Partition functions in superstring theory and SQCD

Abstract

In this thesis we apply the methods of partition functions to massive superstring spectra and the moduli spaces, or spaces of zero-energy configurations, of supersymmetric QCD gauge theories. In the first part of this thesis we consider the massive covariant perturbative superstring spectra of compactifications of the type I open superstring preserving 4, 8 or 16 supercharges. There are an enormous number of ways in which the required amount of symmetry can be obtained, but here we concentrate on the ‘universal’ states that are present in every possible compactification preserving that amount of supersymmetry. For each super-Poincare representation we derive the multiplicity generating function, or the power series counting the number of times that representation occurs at each mass level, and from these we derive empirically the stable pattern or leading Regge trajectory that these multiplicity generating functions approach in the limit of large spin.

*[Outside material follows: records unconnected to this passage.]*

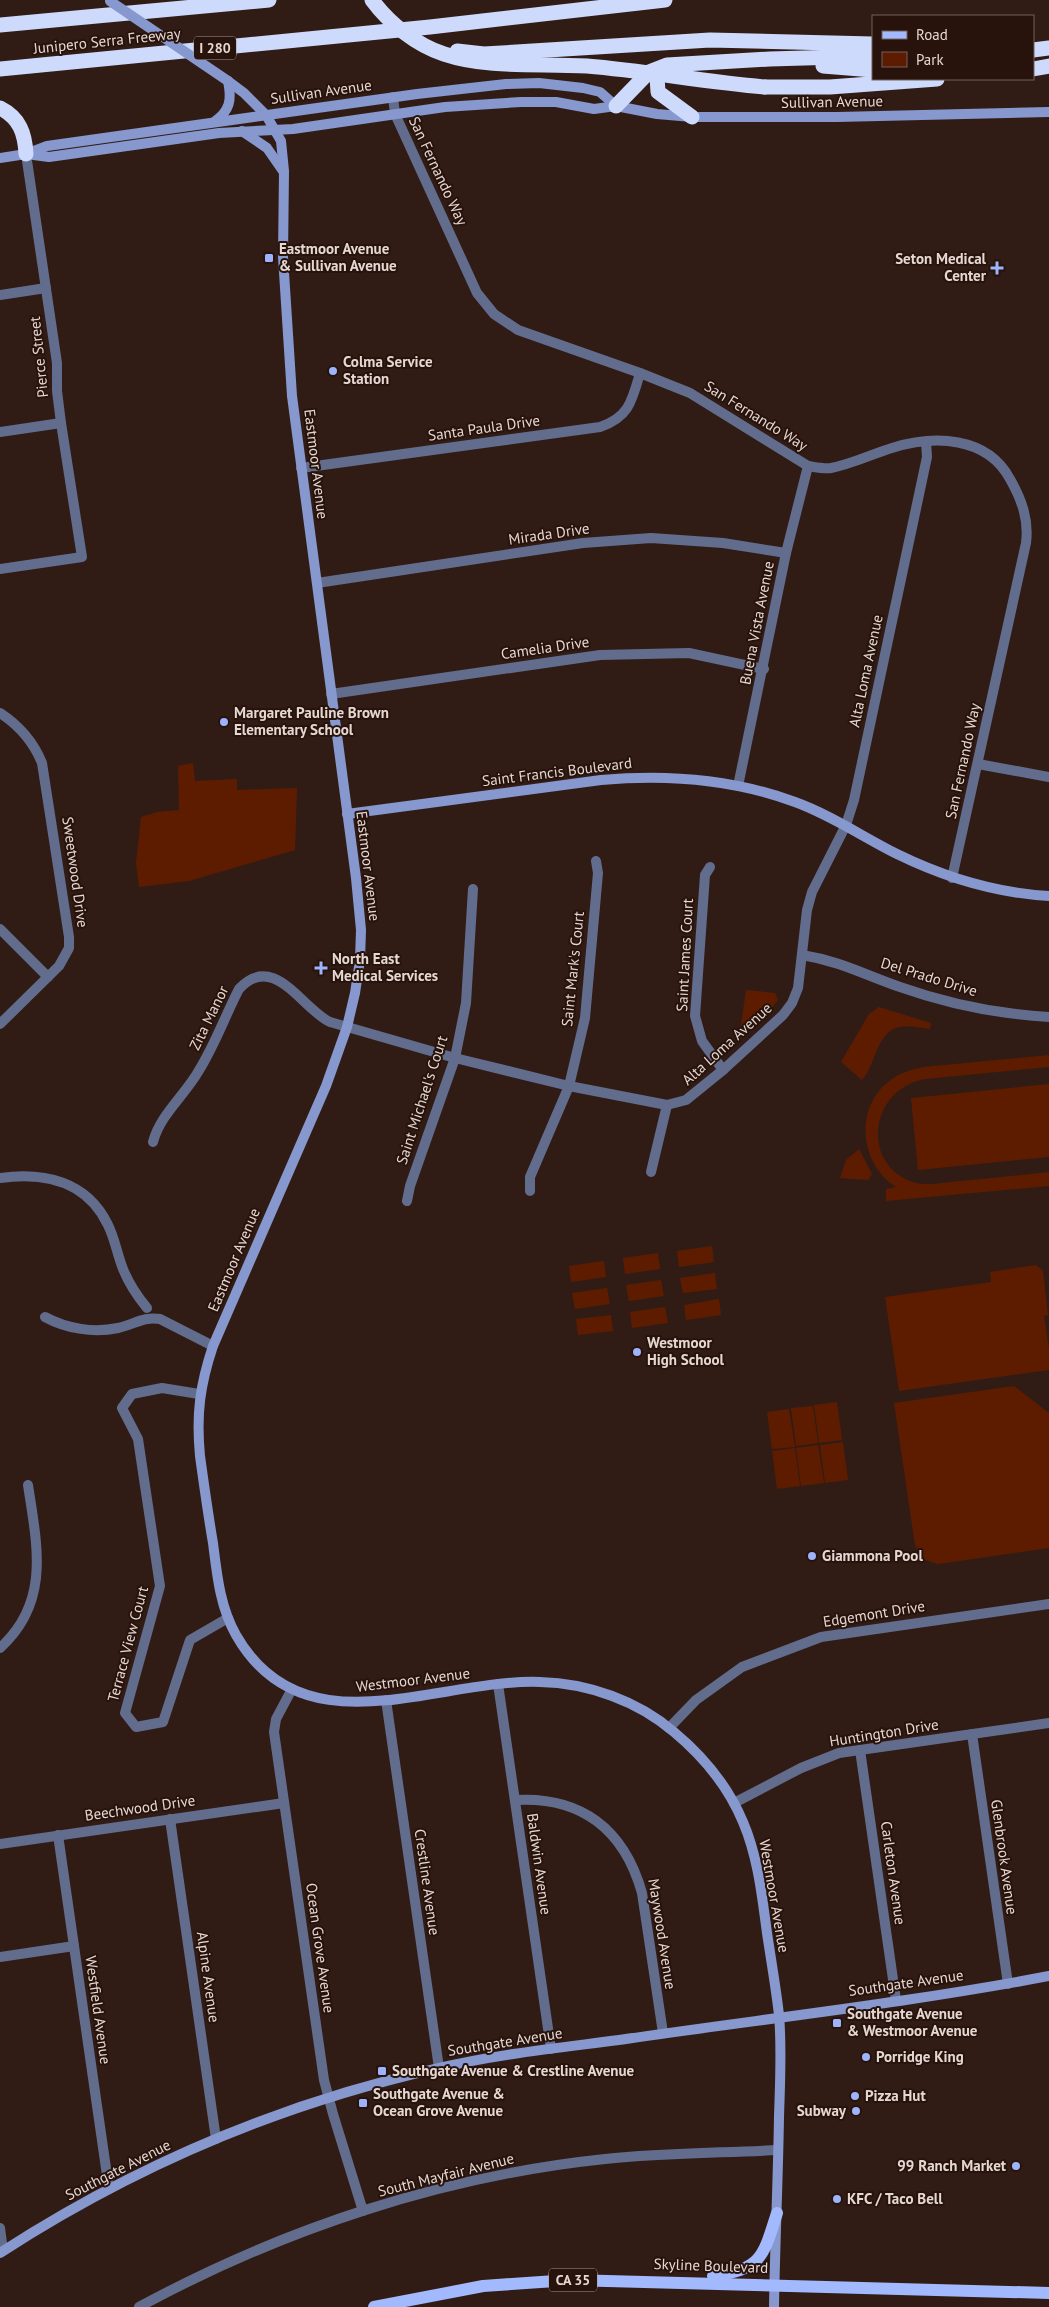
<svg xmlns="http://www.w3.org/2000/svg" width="1049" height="2307" font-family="'PT Sans',sans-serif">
	<rect width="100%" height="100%" fill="#311c15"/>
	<g fill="#5d1c00">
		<path d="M193,763L195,781L237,779V790L297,788L295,850L189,881L139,887L136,863L141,817L157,812L179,810L178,766Z"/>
		<path d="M746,990L775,993L778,1000L770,1010L746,1030L741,1025Z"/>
		<path d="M879,1007L931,1023L930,1029C921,1028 908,1025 899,1027C876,1032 876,1065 862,1080L841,1062L869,1014Z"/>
		<path d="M1049,1055V1067L925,1079C867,1090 861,1168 916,1183C930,1186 947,1182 961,1181C991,1178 1020,1175 1049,1172V1186L886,1201V1189L896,1187C860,1165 854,1109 888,1082C899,1073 910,1070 923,1067Z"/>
		<path d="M1049,1084V1157L918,1170L911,1098Z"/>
		<path d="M859,1149L872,1174L868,1180L840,1178L846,1160Z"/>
		<path d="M712,1246L714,1262L679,1267L677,1251Z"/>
		<path d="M658,1253L660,1269L625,1274L623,1258Z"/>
		<path d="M604,1261L606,1277L571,1282L569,1266Z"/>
		<path d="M1036,1265L1043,1271L1048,1315L1044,1316L1049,1349V1370L899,1391L885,1297L991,1282L990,1272Z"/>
		<path d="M715,1273L717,1289L683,1293L680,1278Z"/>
		<path d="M661,1280L664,1296L629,1301L626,1285Z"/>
		<path d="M607,1288L610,1304L575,1309L572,1293Z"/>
		<path d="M719,1299L721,1315L686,1320L684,1305Z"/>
		<path d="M665,1307L668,1323L632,1328L630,1312Z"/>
		<path d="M611,1315L613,1331L578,1335L576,1319Z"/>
		<path d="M1014,1386L1049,1413V1548L938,1564L923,1559L915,1545L894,1403Z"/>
		<path d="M837,1402L842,1440L819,1443L814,1405Z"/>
		<path d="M813,1406L818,1443L796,1446L791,1408Z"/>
		<path d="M789,1409L795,1447L772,1449L767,1412Z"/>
		<path d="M843,1442L848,1480L825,1483L820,1445Z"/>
		<path d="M818,1445L824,1483L801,1486L796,1448Z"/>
		<path d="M795,1448L800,1486L777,1489L772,1451Z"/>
	</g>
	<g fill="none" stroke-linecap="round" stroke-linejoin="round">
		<g stroke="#626d8e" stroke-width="10">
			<path d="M393,97L395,114L477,293L494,314L518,330L640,373L690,393L808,466C815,467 824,469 831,468C852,464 872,454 892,448C934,435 987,436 1010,479C1022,500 1029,520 1026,543L952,878"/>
			<path d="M0,295L46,288"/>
			<path d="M0,432L61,423"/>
			<path d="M301,468L600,427C629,417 632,401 640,373"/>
			<path d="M0,569L82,557L61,423L57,391V363L26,154"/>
			<path d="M317,583L583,543L651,538L723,543L786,553"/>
			<path d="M331,694L600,655L689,653L764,669"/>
			<path d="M0,713C20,726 33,741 42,763L69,937V948L59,966L0,1024"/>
			<path d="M978,764L1049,777"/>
			<path d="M738,786L786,553L808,466"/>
			<path d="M710,867L705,875L695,1016L702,1041L723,1070"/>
			<path d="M0,929L48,977"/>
			<path d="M802,955C840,961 865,975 900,987C948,1004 998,1014 1049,1017"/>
			<path d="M153,1142C160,1115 184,1096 198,1072C215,1045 225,1016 239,989C274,951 302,1009 330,1022L455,1058L569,1086L667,1105L686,1100L723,1070L783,1015L792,1003L798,988L807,910L812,892L846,825L854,800L927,457L926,442"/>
			<path d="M651,1172L667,1105"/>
			<path d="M0,1178C44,1172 87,1181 108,1225C115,1239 117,1254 123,1269C129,1284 137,1296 147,1308"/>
			<path d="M530,1191V1177L569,1086L585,1018L598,873L596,861"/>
			<path d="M407,1201L410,1186L455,1058L466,1003L473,889"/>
			<path d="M45,1317C67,1329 94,1333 118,1328C133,1325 144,1316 160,1319L213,1346"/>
			<path d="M199,1394L162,1388L132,1394L122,1408L138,1439L160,1586L125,1713L136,1727L163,1722L190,1640L228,1618"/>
			<path d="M0,1648C51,1602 37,1545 28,1485"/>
			<path d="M498,1684L551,2049"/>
			<path d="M292,1689L276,1719L274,1732L324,2080L333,2114L363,2211"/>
			<path d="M386,1700L439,2068"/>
			<path d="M669,1728L696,1700L742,1667L821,1637L1049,1604"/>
			<path d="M972,1734L1008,1984"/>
			<path d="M860,1750L896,2000"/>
			<path d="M515,1800C581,1796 624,1829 642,1893L663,2033"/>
			<path d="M734,1803L801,1768L839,1753L1049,1723"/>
			<path d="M170,1819L216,2139"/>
			<path d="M58,1835L109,2189"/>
			<path d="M0,1844L284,1803"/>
			<path d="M0,1957L74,1946"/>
			<path d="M0,2228L3,2251"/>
			<path d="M139,2307C283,2229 442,2176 605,2159C663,2153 721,2153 778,2150"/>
		</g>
		<g stroke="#8698cd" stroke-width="10">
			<path d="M228,81L244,93L266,115L281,141L284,171L283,257L292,396L356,878L361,930L360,960L355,993L347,1027L326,1086L213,1346C200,1385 196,1414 200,1456C204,1485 208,1514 213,1543C217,1575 220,1607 236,1635C303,1753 438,1678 540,1682C588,1683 638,1701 674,1732C704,1757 728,1786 743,1822C758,1857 762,1896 767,1933C771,1960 776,1988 779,2015C782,2048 780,2083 779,2117C778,2180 775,2243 774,2307"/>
			<path d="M214,122C230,111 232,100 228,81"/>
			<path d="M242,131L267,148L283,171"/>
			<path d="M26,154L49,157L219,133L293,129L445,107L521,102H556L594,109L616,106L657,114L692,117H837L1049,112"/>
			<path d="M0,158L26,154L47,146L417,94L506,84L539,83L583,88L600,92L616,106"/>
			<path d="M347,814L601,780C667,774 733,779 795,802C831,815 863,837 897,854C944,877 996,893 1049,896"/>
			<path d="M0,2253C134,2166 283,2103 439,2068C498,2054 558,2048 619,2040C762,2019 907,2003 1049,1976"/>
		</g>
		<g stroke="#a2b9fe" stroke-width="12">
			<path d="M713,2276C762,2269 763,2257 777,2213"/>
			<path d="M374,2307L483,2286L570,2280L1049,2293"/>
		</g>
		<g stroke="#cedafb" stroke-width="15">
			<path d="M0,25L269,0"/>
			<path d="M1033,50L1049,48"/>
			<path d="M457,51L484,54L710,40L873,44"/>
			<path d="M668,66L657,77L658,92L692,117"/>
			<path d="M823,66L873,70"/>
			<path d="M0,69L430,27L665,0"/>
			<path d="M1033,69L1049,66"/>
			<path d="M765,87H830L937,79"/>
			<path d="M616,106L649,72L667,65L770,59L873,56"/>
			<path d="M0,108C20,118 25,134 26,154"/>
		</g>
		<path stroke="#8698cd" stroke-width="10" d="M110,1L228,81"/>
		<path stroke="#cedafb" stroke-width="15" d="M372,0C389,23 416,45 444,54C489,69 540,63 587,66C647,71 705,82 765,87"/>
	</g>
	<g fill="#9db4fd" stroke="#27130c" stroke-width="2">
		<rect x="264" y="253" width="10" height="10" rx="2.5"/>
		<path d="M994.5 260.5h5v5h5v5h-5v5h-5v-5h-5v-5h5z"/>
		<circle cx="333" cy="371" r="5"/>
		<circle cx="224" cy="722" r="5"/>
		<path d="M318.5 960.5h5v5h5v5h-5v5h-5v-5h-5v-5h5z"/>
		<circle cx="637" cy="1352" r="5"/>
		<circle cx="812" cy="1556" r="5"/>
		<rect x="832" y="2018" width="10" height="10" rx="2.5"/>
		<circle cx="866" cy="2057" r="5"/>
		<rect x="377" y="2066" width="10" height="10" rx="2.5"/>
		<circle cx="855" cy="2096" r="5"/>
		<rect x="358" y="2098" width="10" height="10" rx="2.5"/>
		<circle cx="856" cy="2111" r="5"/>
		<circle cx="1016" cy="2166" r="5"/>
		<circle cx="837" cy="2199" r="5"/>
	</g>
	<g text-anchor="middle" stroke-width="4" stroke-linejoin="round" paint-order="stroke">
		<g fill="#27130c" stroke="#ac9c97" stroke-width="1">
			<rect x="194" y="36.5" width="42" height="23" rx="4"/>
			<rect x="549" y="2268.5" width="48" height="23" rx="4"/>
		</g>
		<g font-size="14" font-weight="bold" fill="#e5d7d2">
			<text x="215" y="53">I 280</text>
			<text x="573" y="2285">CA 35</text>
		</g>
		<g font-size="15" fill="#e5d7d2" stroke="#27130c">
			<text transform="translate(107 41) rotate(-6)" y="5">Junipero Serra Freeway</text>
			<text transform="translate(321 92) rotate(-8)" y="5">Sullivan Avenue</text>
			<text transform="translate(832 102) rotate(-1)" y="5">Sullivan Avenue</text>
			<text transform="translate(438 171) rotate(65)" y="5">San Fernando Way</text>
			<text transform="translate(39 357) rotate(-96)" y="5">Pierce Street</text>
			<text transform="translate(756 416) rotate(32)" y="5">San Fernando Way</text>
			<text transform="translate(484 428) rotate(-8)" y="5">Santa Paula Drive</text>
			<text transform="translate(316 464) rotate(83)" y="5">Eastmoor Avenue</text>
			<text transform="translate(549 534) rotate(-8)" y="5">Mirada Drive</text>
			<text transform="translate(757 623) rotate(-79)" y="5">Buena Vista Avenue</text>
			<text transform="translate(545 648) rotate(-8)" y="5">Camelia Drive</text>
			<text transform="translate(866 671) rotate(-78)" y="5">Alta Loma Avenue</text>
			<text transform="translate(963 761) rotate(-78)" y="5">San Fernando Way</text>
			<text transform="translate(557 772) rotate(-7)" y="5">Saint Francis Boulevard</text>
			<text transform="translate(368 866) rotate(83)" y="5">Eastmoor Avenue</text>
			<text transform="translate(75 872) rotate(82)" y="5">Sweetwood Drive</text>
			<text transform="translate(685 955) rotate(-87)" y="5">Saint James Court</text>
			<text transform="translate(573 969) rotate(-84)" y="5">Saint Mark's Court</text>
			<text transform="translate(929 977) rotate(17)" y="5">Del Prado Drive</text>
			<text transform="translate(209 1018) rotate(-64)" y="5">Zita Manor</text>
			<text transform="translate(727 1044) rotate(-42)" y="5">Alta Loma Avenue</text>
			<text transform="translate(422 1100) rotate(-72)" y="5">Saint Michael's Court</text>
			<text transform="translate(234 1260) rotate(-67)" y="5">Eastmoor Avenue</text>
			<text transform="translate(874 1614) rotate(-9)" y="5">Edgemont Drive</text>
			<text transform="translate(128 1644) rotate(-75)" y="5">Terrace View Court</text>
			<text transform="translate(413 1680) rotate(-7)" y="5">Westmoor Avenue</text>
			<text transform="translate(884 1733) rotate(-9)" y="5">Huntington Drive</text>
			<text transform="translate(140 1808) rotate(-8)" y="5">Beechwood Drive</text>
			<text transform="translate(1004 1857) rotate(82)" y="5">Glenbrook Avenue</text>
			<text transform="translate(539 1864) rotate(82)" y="5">Baldwin Avenue</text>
			<text transform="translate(893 1873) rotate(82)" y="5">Carleton Avenue</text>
			<text transform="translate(427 1882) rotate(82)" y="5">Crestline Avenue</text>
			<text transform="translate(774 1896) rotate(80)" y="5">Westmoor Avenue</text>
			<text transform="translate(662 1934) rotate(81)" y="5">Maywood Avenue</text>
			<text transform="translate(320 1948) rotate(82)" y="5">Ocean Grove Avenue</text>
			<text transform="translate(208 1977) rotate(82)" y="5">Alpine Avenue</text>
			<text transform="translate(906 1983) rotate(-8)" y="5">Southgate Avenue</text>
			<text transform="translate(98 2010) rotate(82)" y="5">Westfield Avenue</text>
			<text transform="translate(505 2042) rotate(-9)" y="5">Southgate Avenue</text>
			<text transform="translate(118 2170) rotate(-27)" y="5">Southgate Avenue</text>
			<text transform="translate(446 2175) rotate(-14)" y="5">South Mayfair Avenue</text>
			<text transform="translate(711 2266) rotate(2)" y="5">Skyline Boulevard</text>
		</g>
		<g font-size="15" font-weight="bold" fill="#e5d7d2" stroke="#27130c" text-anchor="start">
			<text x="279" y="254">Eastmoor Avenue<tspan x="279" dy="17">&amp; Sullivan Avenue</tspan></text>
			<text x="986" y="264" text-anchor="end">Seton Medical<tspan x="986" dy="17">Center</tspan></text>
			<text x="343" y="367">Colma Service<tspan x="343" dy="17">Station</tspan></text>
			<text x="234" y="718">Margaret Pauline Brown<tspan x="234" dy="17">Elementary School</tspan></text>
			<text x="332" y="964">North East<tspan x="332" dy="17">Medical Services</tspan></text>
			<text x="647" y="1348">Westmoor<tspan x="647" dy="17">High School</tspan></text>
			<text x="822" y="1561">Giammona Pool</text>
			<text x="847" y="2019">Southgate Avenue<tspan x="847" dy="17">&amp; Westmoor Avenue</tspan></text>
			<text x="876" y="2062">Porridge King</text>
			<text x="392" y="2076">Southgate Avenue &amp; Crestline Avenue</text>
			<text x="373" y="2099">Southgate Avenue &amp;<tspan x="373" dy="17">Ocean Grove Avenue</tspan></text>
			<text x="865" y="2101">Pizza Hut</text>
			<text x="846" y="2116" text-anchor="end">Subway</text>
			<text x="1006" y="2171" text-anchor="end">99 Ranch Market</text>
			<text x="847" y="2204">KFC / Taco Bell</text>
		</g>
	</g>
	<rect x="872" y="15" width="162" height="65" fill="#27130c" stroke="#73615b"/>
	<rect x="882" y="31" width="25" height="8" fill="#a2b9fe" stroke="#73615b"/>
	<text x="916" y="40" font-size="15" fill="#e5d7d2">Road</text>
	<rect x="882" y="52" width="25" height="15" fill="#5d1c00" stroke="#73615b"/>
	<text x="916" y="65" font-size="15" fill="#e5d7d2">Park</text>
</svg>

For the mathematically tractable and phenomenologically relevant case of 4 supercharges we also derive these power series analytically and see that they agree with the empirical ones. In the second part we introduce the type of partition functions called Hilbert series, which count the number of algebraically or linearly independent polynomials at each graded level of a graded algebraic structure such as a (graded) ring, module or ideal. In supersymmetric gauge theories the algebraic structure is the chiral ring which is generated by the gauge-invariant operators of the theory. The specific theories we consider are supersymmetric generalizations of QCD, or SQCD, with exceptional or related (by sequence or folding of the Dynkin diagram or Higgsing) gauge groups with specified numbers of flavours of matter in specific representations. We show, as for theories with classical gauge groups, that the moduli spaces are Calabi-Yau manifolds and also demonstrate relations between the Hilbert series of SQCD theories related by Higgsing on one or more flavours of matter in specific representations.